Mission

How many Americans are poor? How big is the gap in economic well-being between different groups? Do government programs help? What holes in the safety net remain?

Our understanding of these central questions about economic well-being in the United States is based on error ridden data. Government surveys, used for official poverty and income statistics, suffer from a large and growing amount of misreporting of income. Some researchers have turned to administrative data due to the widely recognized problems with surveys. But administrative data sources on their own do not capture the full set of resources available to individuals, and they do not contain the rich demographic information available in surveys that enables focus on vulnerable groups.

The unfortunate consequence is that our understanding of economic well-being in the United States is biased and incomplete. As a result, policymakers are forced to address poverty and economic disparities in the dark.

Our mission is to build the most accurate dataset on economic well-being ever created for the United States.

We are building the Comprehensive Income Dataset (CID, pronounced the same as “kid”) to address the inaccuracies in our basic understanding of economic well-being in the United States. The CID is based on the fundamental insight that no single data source on its own can provide a full or accurate measure of economic well-being. But when multiple data sources are linked together, the strengths of each data source can be harnessed while overcoming their individual limitations. We link together several national household surveys, an extensive set of tax records, and numerous federal and state administrative program data on government benefits. We conduct rigorous research and apply cutting edge statistical techniques to combine these data sources in a way that maximizes the accuracy of our comprehensive income measures.

For additional information, see Building the CID

We are using the Comprehensive Income Dataset to produce a highly accurate understanding of deprivation and economic disparities in the United States.

The CID is transforming our understanding of the most important questions about economic well-being in the United States. The CID enables us to estimate accurate measures of poverty, deep poverty and extreme poverty in a given year and over multiple decades. We can also estimate income disparities between different groups and the extent of income inequality in the United States. And because our goal is to provide the most complete possible understanding of economic well-being for the entire U.S. population, we are developing new methods and linking novel additional data sources that allow us to understand populations under-covered or not covered at all by major household surveys—including people experiencing homelessness.

We are creating a new evidence base that will inform the next generation of policies that seek to improve the well-being of the most disadvantaged members of society.

Policymakers require an accurate and complete understanding of the economic well-being of the U.S. population in order to target assistance to the most needy and address disparities. The CID allows us to accurately assess how existing programs are addressing deprivation and where holes remain.  It will also allow the examination of the effects of changes in government policies as well as simulations of potential new policies.

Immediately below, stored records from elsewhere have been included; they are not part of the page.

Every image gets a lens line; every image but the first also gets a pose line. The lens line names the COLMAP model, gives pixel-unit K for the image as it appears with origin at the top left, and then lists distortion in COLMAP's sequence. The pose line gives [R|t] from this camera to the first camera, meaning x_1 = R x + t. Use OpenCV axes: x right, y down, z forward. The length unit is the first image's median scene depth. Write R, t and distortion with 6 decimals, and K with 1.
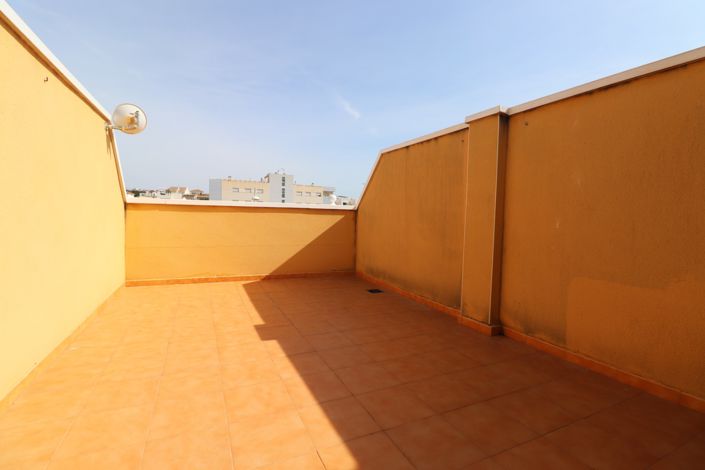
lens RADIAL K [[328.2, 0, 356.5], [0, 328.2, 234.3], [0, 0, 1]] dist [-0.022304, -0.001073]
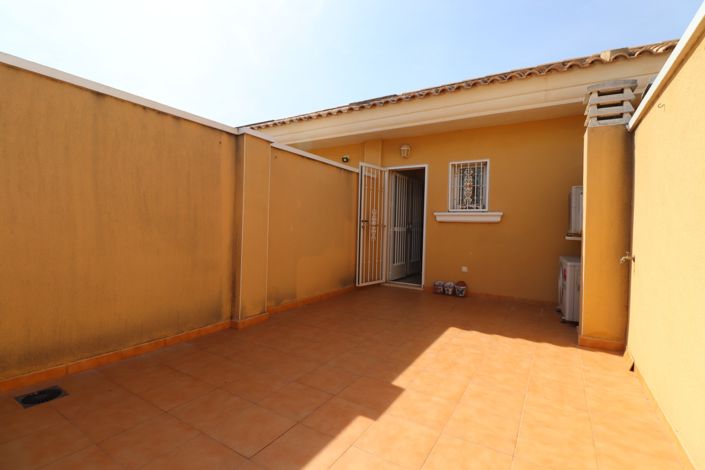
lens RADIAL K [[328.2, 0, 356.6], [0, 328.2, 232.8], [0, 0, 1]] dist [-0.022304, -0.001073]
pose [[-0.543324, -0.058126, 0.837509, -0.939625], [0.007274, 0.997237, 0.073930, -0.127433], [-0.839492, 0.046260, -0.541400, 1.629971]]
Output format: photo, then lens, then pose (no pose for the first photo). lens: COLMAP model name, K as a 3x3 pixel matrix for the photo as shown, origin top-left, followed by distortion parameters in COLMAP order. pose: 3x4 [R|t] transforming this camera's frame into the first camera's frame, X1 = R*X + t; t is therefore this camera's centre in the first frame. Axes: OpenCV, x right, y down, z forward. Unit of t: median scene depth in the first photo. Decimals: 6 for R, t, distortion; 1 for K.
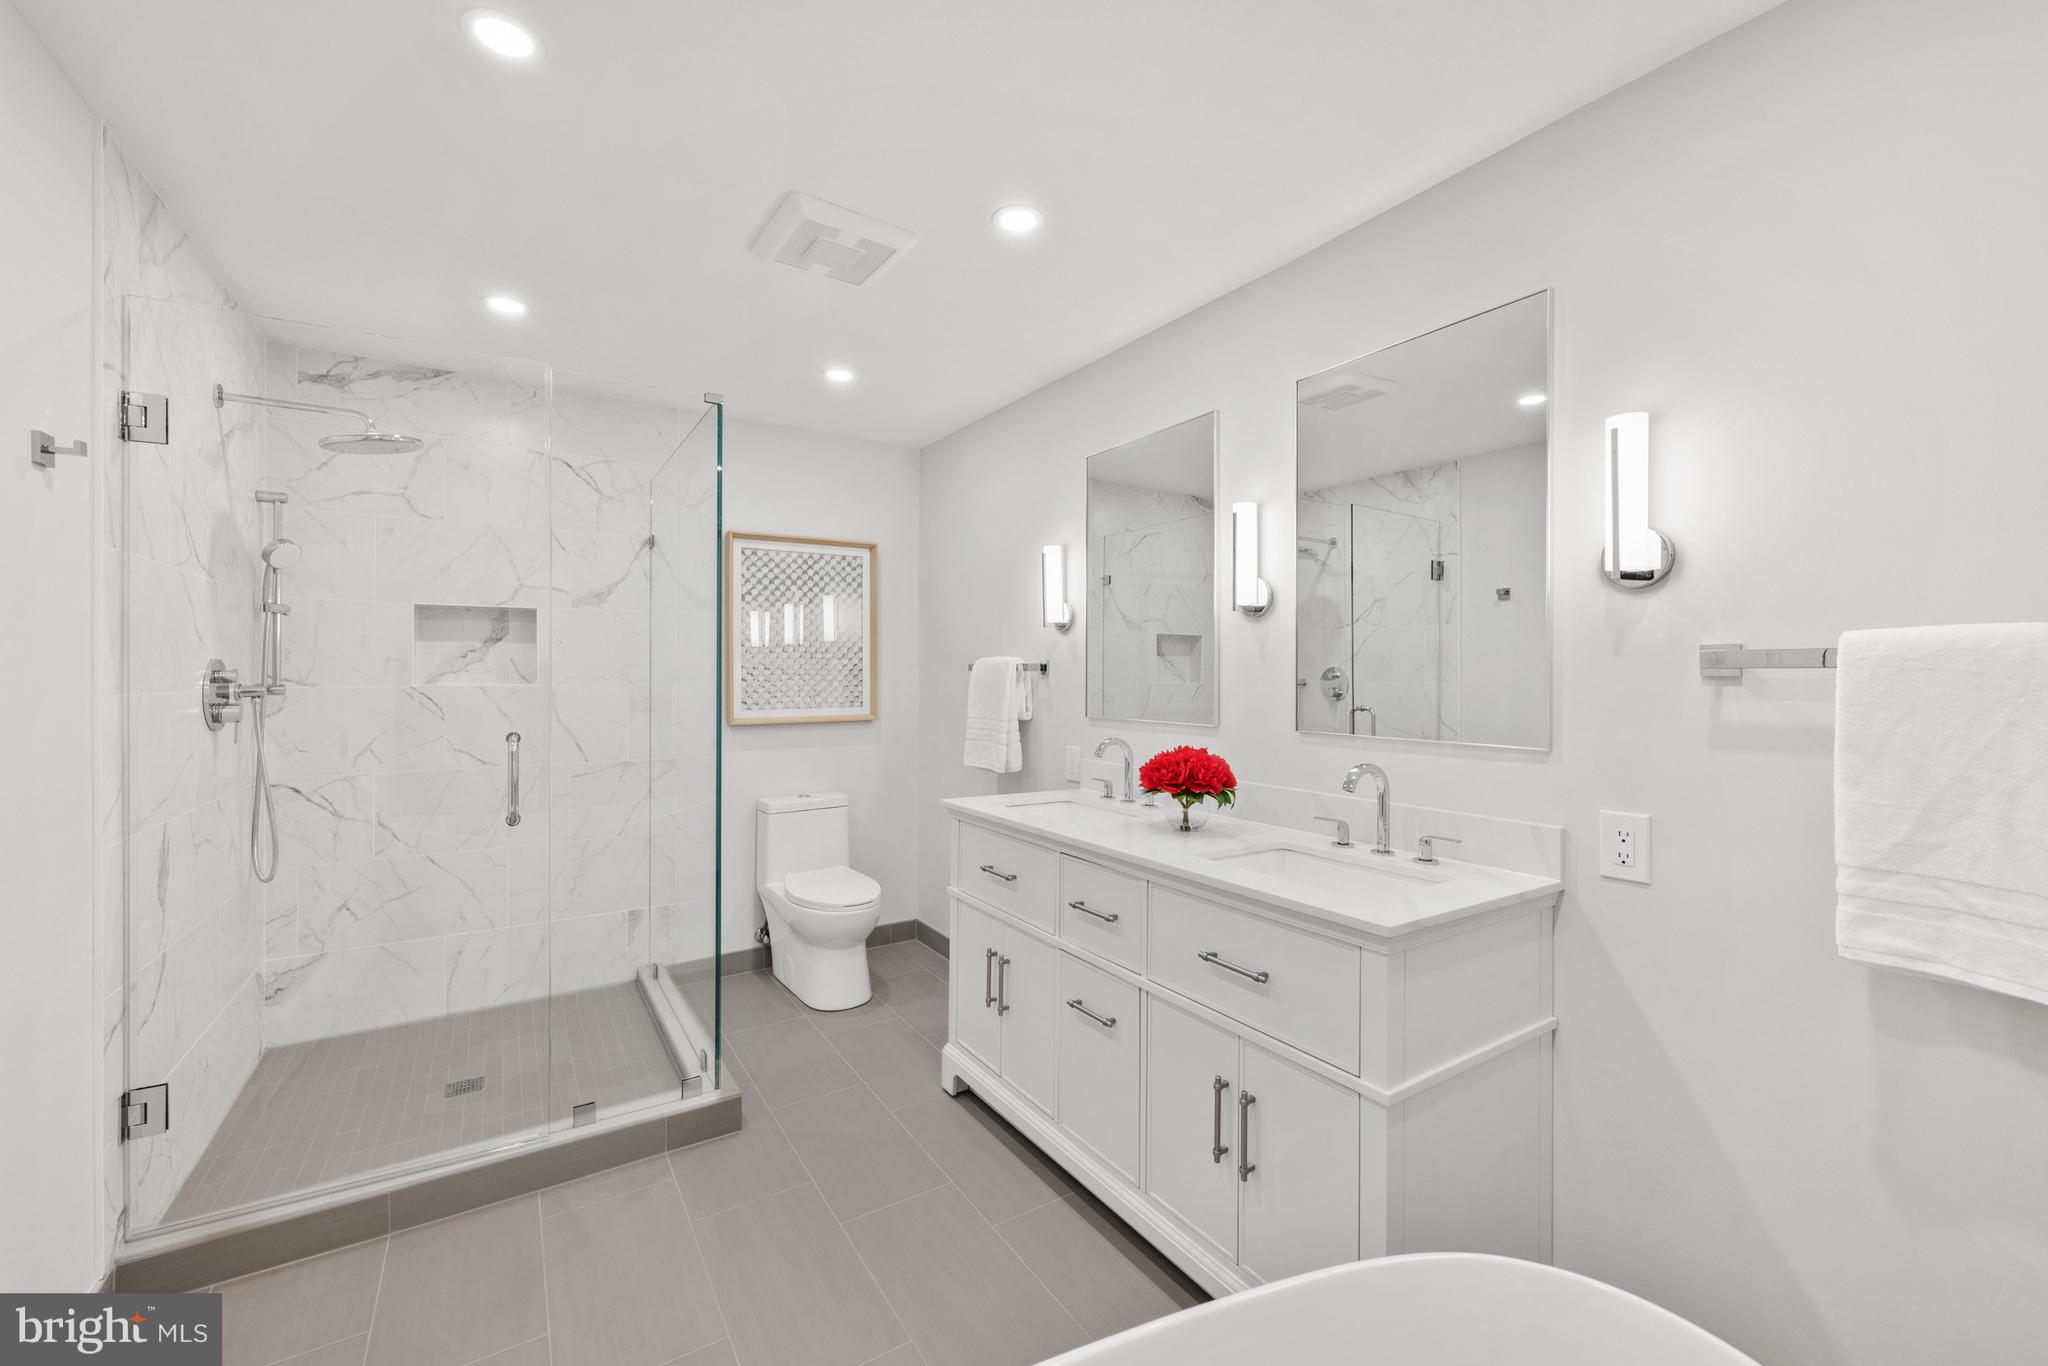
lens RADIAL K [[822.7, 0, 1023.1], [0, 822.7, 683.1], [0, 0, 1]] dist [0.003626, -0.001039]
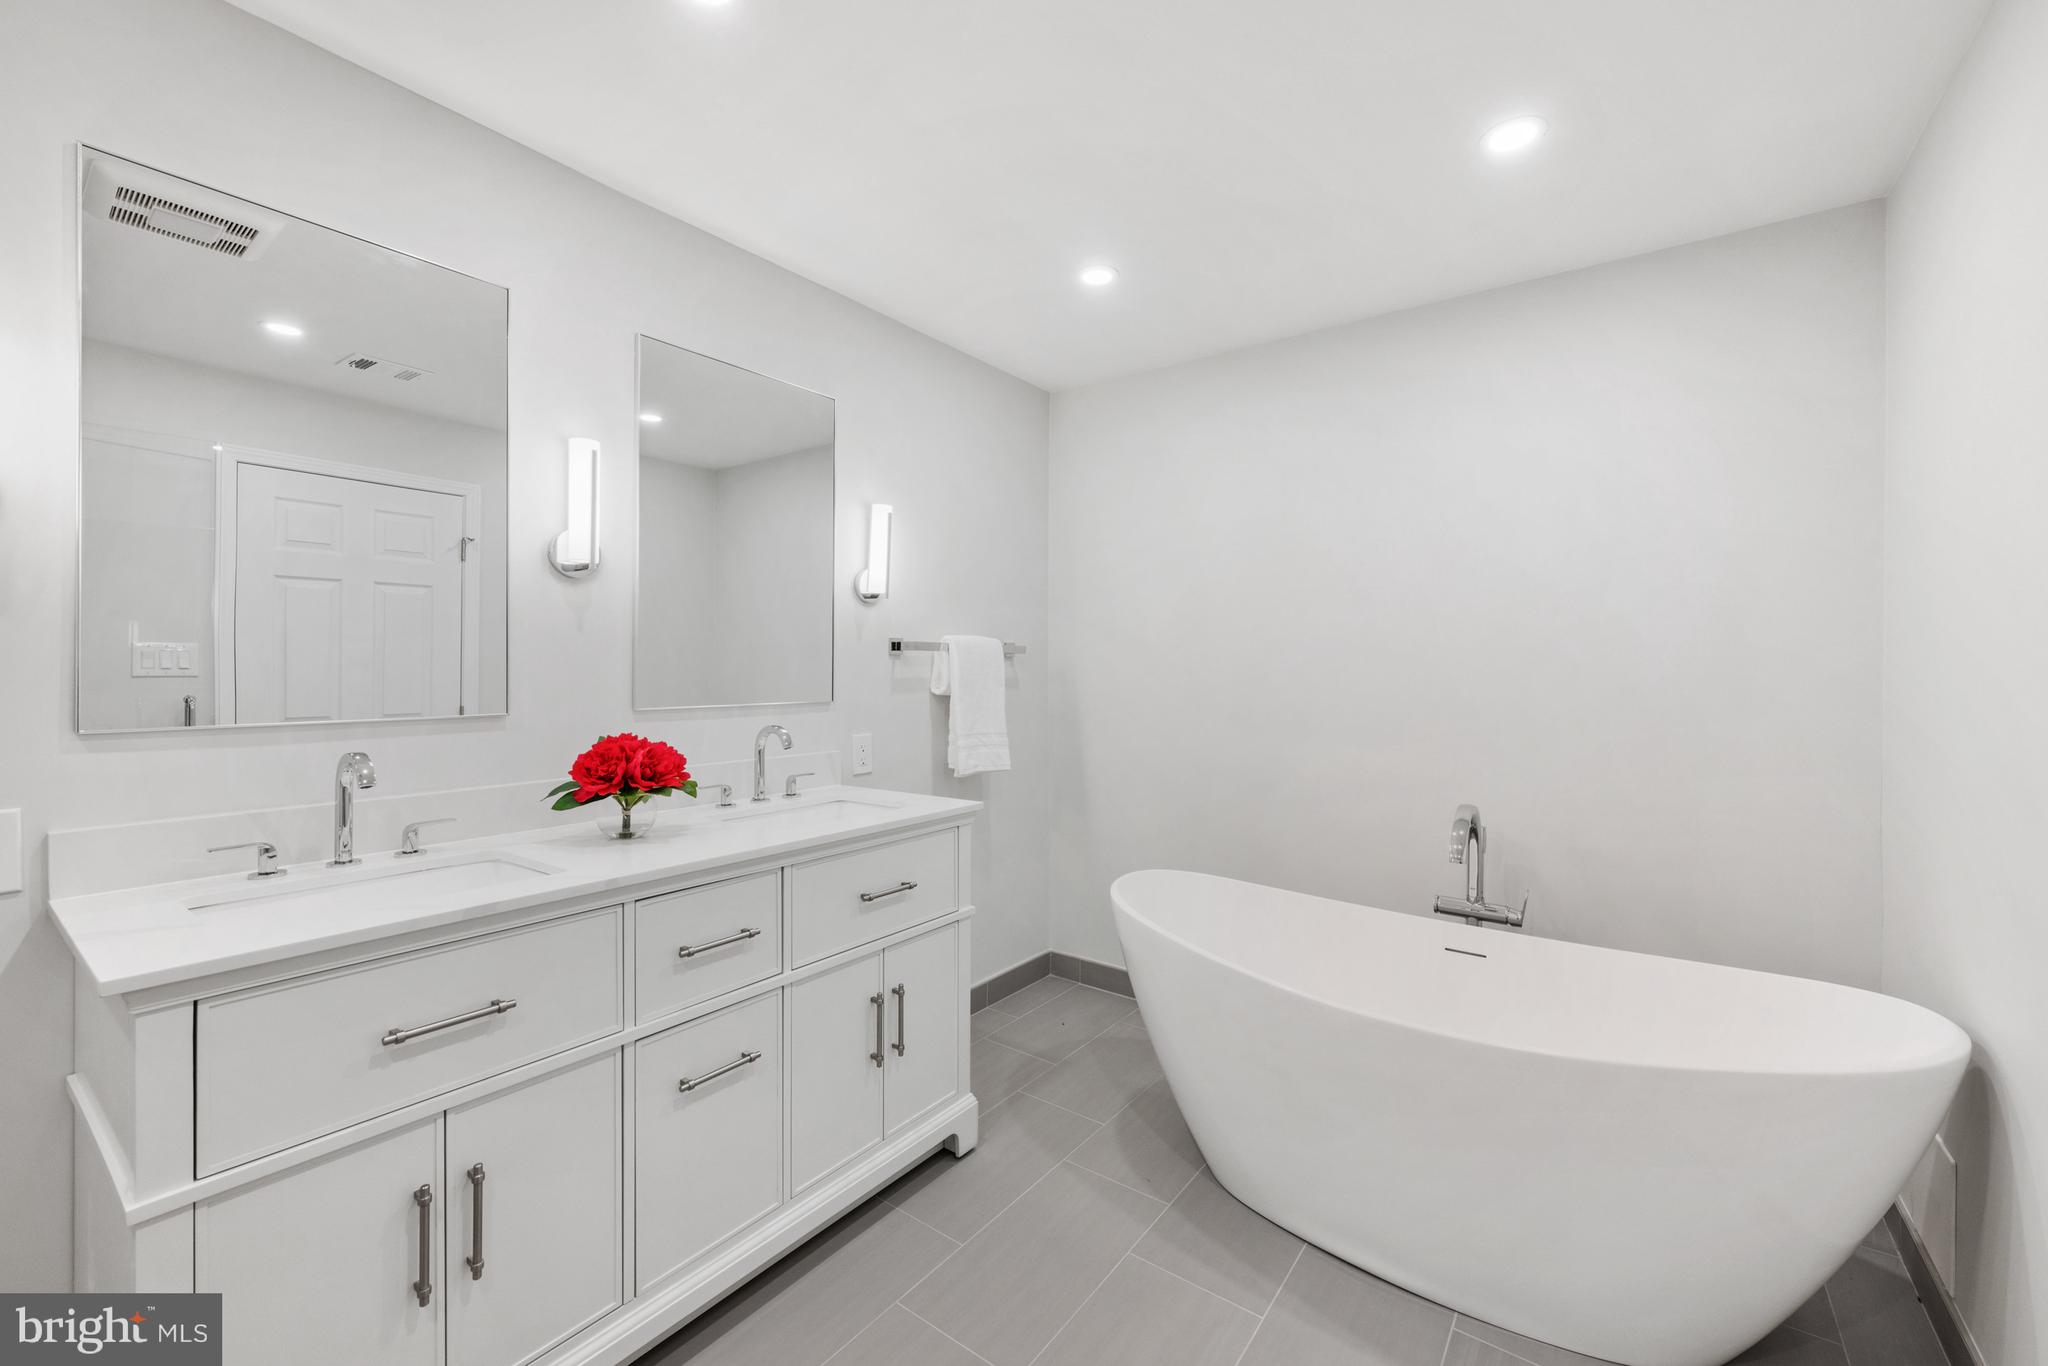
lens RADIAL K [[822.7, 0, 1025.9], [0, 822.7, 666.0], [0, 0, 1]] dist [0.003626, -0.001039]
pose [[-0.352541, -0.005820, 0.935778, -0.726045], [0.001252, 0.999977, 0.006691, 0.003895], [-0.935796, 0.003530, -0.352525, 0.952119]]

This transformative evidence base will enable policymakers to make highly informed decisions about some of the most pressing public policy questions today.

The Comprehensive Income Dataset will become the preeminent tool for other researchers seeking to understand economic well-being in the United States.

The CID will ultimately be made available to a broader community of researchers, enabling them to study the impact of policies on accurately measured economic well-being in the United States. It will also inform efforts by the Census Bureau and other government agencies to improve official income and poverty statistics. We will facilitate this goal by making public the “blueprints” for the CID. Careful documentation and rigorous empirical evidence form the basis of our decisions for how to combine the data source. Making this research public will allow other researchers to understand why the CID was constructed in the way it was and also allow them to make different decisions in their own research.